When to Refer to Gastroenterology

Knowing when to refer to gastro is a key clinical skill.

Over-referring overwhelms the service.
Under-referring delays care and can harm patients.

This guide focuses on safe, practical decision-making for junior doctors working on wards or on-call in the NHS.


First principle

Always ask:

Is this patient unstable, high-risk, or needing a specialist procedure?

If yes → refer early.

If stable and straightforward → manage locally first.


🚨 Immediate / Same-Day Referral (Urgent)

These patients need gastro review NOW or within hours, not tomorrow.


🔴 Upper GI Bleeding

  • Haematemesis
  • Melaena with instability
  • Hb dropping
  • Suspected varices

Because:

  • May need urgent endoscopy
  • May need banding/therapy

👉 Refer immediately


🔴 Suspected Variceal Bleed

  • Known cirrhosis + bleed

Because:

  • Needs urgent scope
  • Terlipressin/antibiotics
  • High mortality

👉 Refer immediately


🔴 Cholangitis

  • Fever + jaundice ± pain
  • Sepsis with biliary obstruction

Because:

  • Needs urgent ERCP

👉 Refer immediately


🔴 Acute Severe Colitis (IBD flare)

  • ≥6 bloody stools/day
  • Tachycardia/fever
  • Raised CRP
  • Systemically unwell

Because:

  • May need IV steroids/biologics/surgery

👉 Same-day referral


🔴 Decompensated Cirrhosis with complications

  • Encephalopathy
  • SBP
  • AKI/HRS
  • Severe ascites
  • Variceal bleed

Because:

  • Complex management
  • Rapid deterioration risk

👉 Early senior involvement


🔴 Acute Liver Failure

  • Jaundice + INR ≥1.5 + confusion

Because:

  • Time-critical
  • May need transplant centre

👉 Urgent escalation


🔴 Severe Pancreatitis

  • Hypotension
  • Organ failure
  • Rising lactate
  • HDU/ICU level

👉 Early specialist input


⚠️ Early Inpatient Referral (within 24–48h)

These aren’t crashing, but still need specialist input.


🟡 New ascites

  • Cause unclear
  • First presentation

Needs:

  • Workup
  • FibroScan/long-term plan

🟡 Persistent abnormal LFTs (unclear cause)

  • Negative initial screen
  • No obvious alcohol/metabolic cause

Needs:

  • Further liver workup

🟡 Suspected IBD (new diagnosis)

  • Chronic diarrhoea
  • Raised calprotectin
  • Weight loss

Needs:

  • Endoscopy

🟡 Suspected malignancy

  • Weight loss
  • Anaemia
  • Dysphagia
  • Obstructive jaundice

Needs:

  • Urgent cancer pathway

🟡 Recurrent pancreatitis

Needs:

  • MRCP/EUS
  • Cause investigation

🟡 Complex nutrition/malabsorption

  • Chronic pancreatitis
  • Severe coeliac
  • Weight loss

Needs MDT input


Usually manage yourself first (no urgent referral)

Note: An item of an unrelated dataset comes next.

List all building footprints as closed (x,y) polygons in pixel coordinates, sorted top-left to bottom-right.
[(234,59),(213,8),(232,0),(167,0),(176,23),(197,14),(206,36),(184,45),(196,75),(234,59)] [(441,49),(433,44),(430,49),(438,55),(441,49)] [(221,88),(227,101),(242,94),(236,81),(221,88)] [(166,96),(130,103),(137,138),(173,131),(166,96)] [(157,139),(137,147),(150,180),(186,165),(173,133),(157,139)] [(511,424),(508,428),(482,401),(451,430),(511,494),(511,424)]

These usually don’t need gastro unless persistent or complicated.


🟢 Simple dyspepsia

  • No red flags
    → PPI trial first

🟢 Typical IBS

  • Normal tests
  • No red flags

🟢 Mild abnormal LFTs with clear MASLD

→ Lifestyle advice + primary care follow-up


🟢 Mild constipation

→ Laxatives first


🟢 Mild self-limiting gastroenteritis


Don’t refer everything — manage what is safe.

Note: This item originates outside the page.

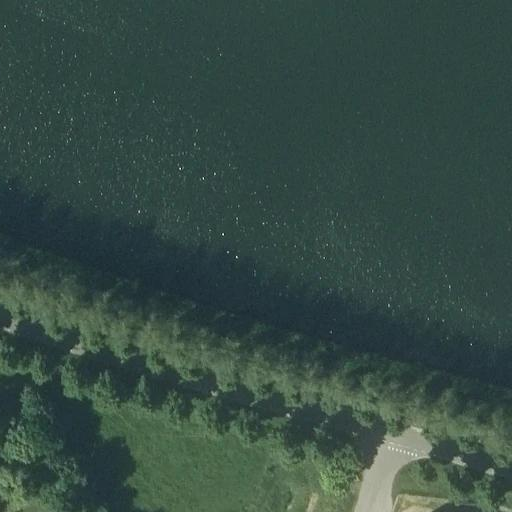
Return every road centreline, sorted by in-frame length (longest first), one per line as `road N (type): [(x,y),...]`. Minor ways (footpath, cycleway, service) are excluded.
road 1 (unclassified): [(385,427),(0,314)]
road 2 (unclassified): [(511,465),(385,427)]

On-call practical decision rule

Use this simple framework:

Ask:

  1. Is the patient unstable?
  2. Do they need urgent endoscopy/ERCP/procedure?
  3. Is there liver failure or severe complication?
  4. Am I unsure or out of my depth?

If YES → refer
If NO → manage + discuss later


📞 How to make a good gastro referral (important)

Consultants respond better to structured referrals.

Include:

  • Clear reason for referral
  • Observations/NEWS
  • Blood results
  • Imaging
  • What you’ve already done
  • What you’re worried about

Instead of:
“Can you review?”

Say:
“Known cirrhosis, hypotensive, melaena, Hb dropped 30, needs urgent endoscopy”

Much safer and faster.


Common mistakes juniors make

  • Waiting too long in unstable patients
  • Referring mild problems without basic workup
  • Not escalating variceal bleed early
  • Not treating sepsis before referral
  • Calling without key information

Refer early when sick, investigate first when stable.


Take-home concept

Refer early for unstable, bleeding, septic, or decompensated patients.
Manage simple, stable problems yourself.
When in doubt and patient is sick — escalate.